■ **WHAT YOU HAVE TO DO**: Copy every line of text in the items below word for word, and leave the pictures out of your answer.

■ **EXTRACTED INFORMATION**:
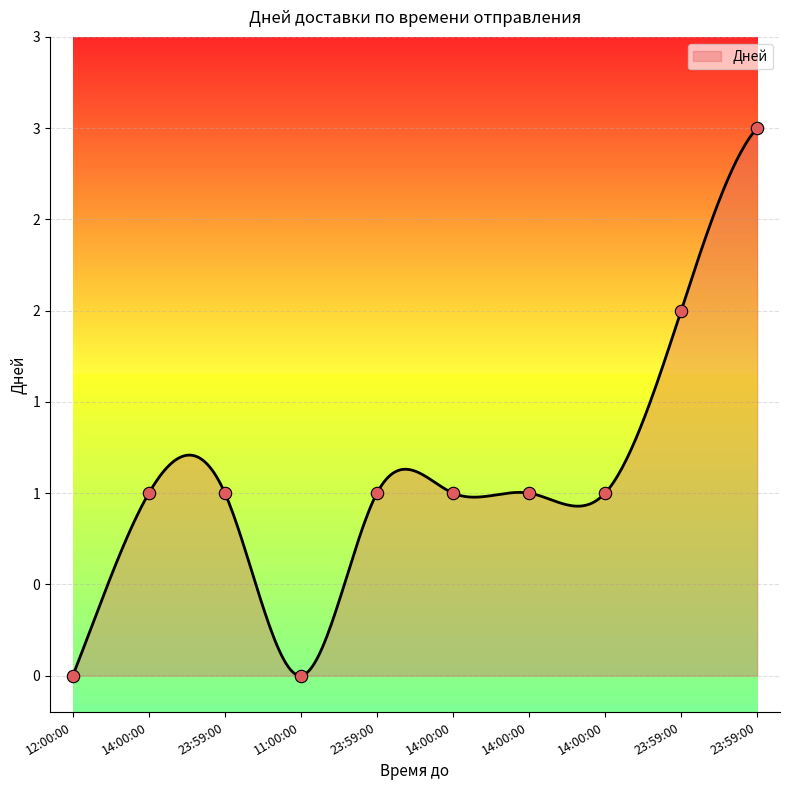

What is the change in value from 12:00:00 to 14:00:00?

+1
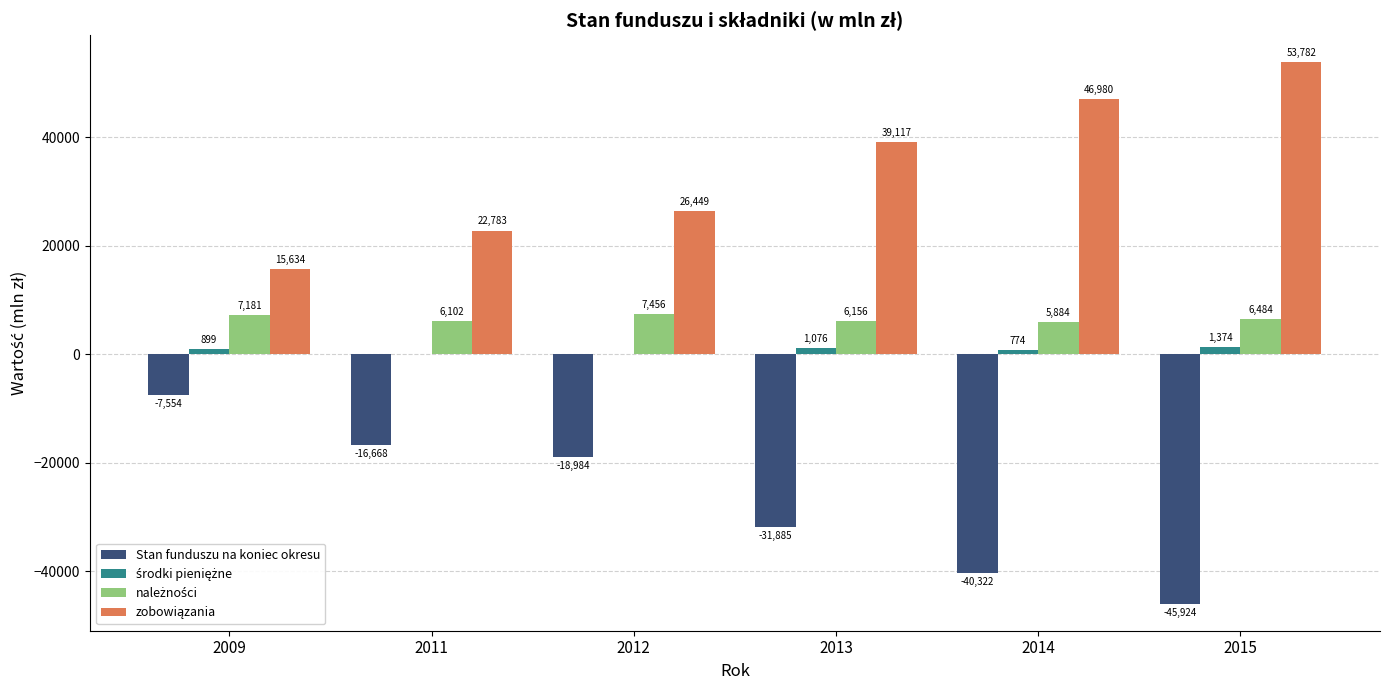

At which category is the sum across all series the highest?

2009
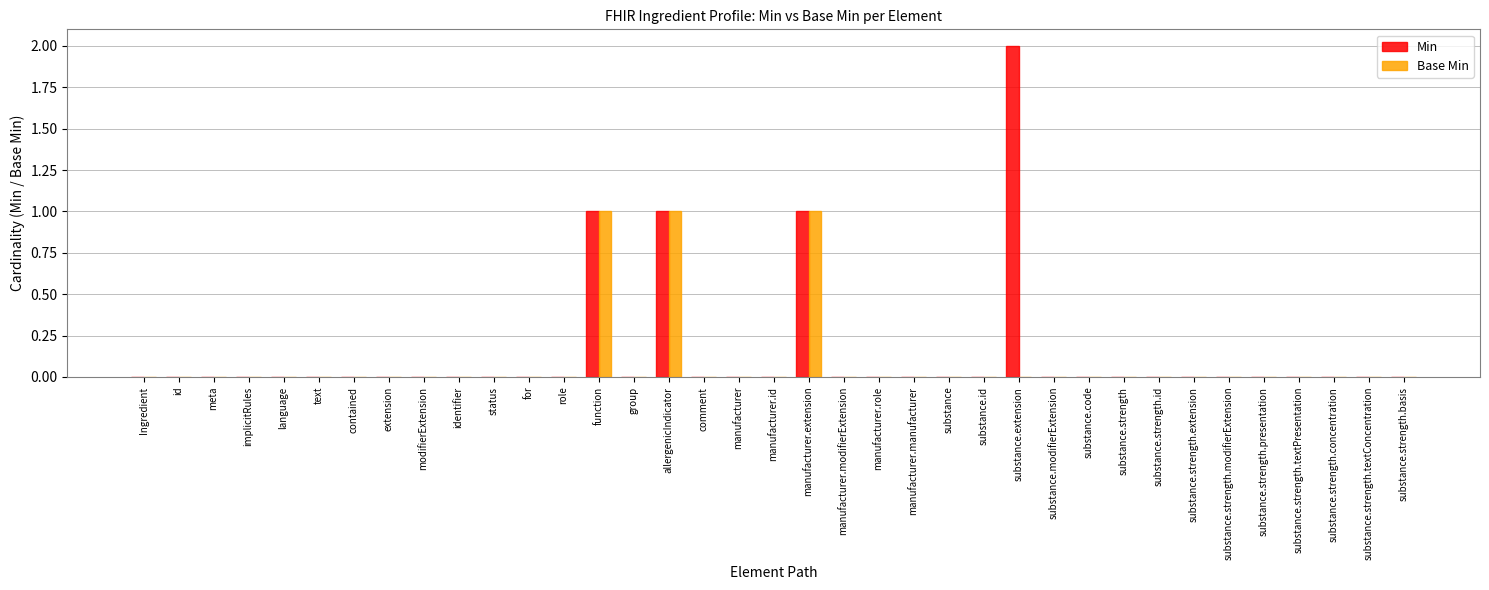

Is it true that Min equals 0 at substance.strength.modifierExtension?

True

■ **ANSWER BOX**:
What is the change in value from 12:00:00 to 14:00:00?

+1

At which category is the sum across all series the highest?

2009

Is it true that Min equals 0 at substance.strength.modifierExtension?

True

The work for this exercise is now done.